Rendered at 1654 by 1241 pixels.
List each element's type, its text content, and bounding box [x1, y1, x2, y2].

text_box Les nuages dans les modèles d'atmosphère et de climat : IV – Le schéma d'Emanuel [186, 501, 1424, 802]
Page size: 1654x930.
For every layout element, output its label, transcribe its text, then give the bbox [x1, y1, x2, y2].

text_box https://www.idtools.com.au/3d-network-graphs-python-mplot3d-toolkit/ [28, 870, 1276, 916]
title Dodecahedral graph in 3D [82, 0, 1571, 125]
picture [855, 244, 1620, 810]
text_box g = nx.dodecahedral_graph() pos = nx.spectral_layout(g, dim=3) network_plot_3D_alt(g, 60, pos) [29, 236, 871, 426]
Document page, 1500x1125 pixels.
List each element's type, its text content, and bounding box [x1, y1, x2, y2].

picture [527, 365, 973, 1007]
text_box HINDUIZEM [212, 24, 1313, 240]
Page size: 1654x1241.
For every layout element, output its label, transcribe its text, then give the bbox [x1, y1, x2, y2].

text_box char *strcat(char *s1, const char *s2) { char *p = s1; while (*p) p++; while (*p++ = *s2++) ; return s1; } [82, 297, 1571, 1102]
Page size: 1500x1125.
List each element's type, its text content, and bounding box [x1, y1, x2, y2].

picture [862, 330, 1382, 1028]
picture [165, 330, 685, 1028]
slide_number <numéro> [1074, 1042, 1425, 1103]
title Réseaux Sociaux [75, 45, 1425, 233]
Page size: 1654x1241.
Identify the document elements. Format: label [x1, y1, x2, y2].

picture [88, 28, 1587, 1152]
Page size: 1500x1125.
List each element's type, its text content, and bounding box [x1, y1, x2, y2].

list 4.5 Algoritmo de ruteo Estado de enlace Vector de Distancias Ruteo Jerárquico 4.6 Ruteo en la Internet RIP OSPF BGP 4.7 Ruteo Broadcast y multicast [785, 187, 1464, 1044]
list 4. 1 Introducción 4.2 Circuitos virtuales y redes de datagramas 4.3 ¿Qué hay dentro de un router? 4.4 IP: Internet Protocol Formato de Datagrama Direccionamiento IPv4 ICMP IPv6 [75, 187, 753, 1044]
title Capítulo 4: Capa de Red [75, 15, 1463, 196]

-----

▶ Task brief
Reproduce verbatim the lines from the start of the items through the line containing "text_box Les nuages", including both ends and nothing more.

▶ Reply to the exercise
Rendered at 1654 by 1241 pixels.
List each element's type, its text content, and bounding box [x1, y1, x2, y2].

text_box Les nuages dans les modèles d'atmosphère et de climat : IV – Le schéma d'Emanuel [186, 501, 1424, 802]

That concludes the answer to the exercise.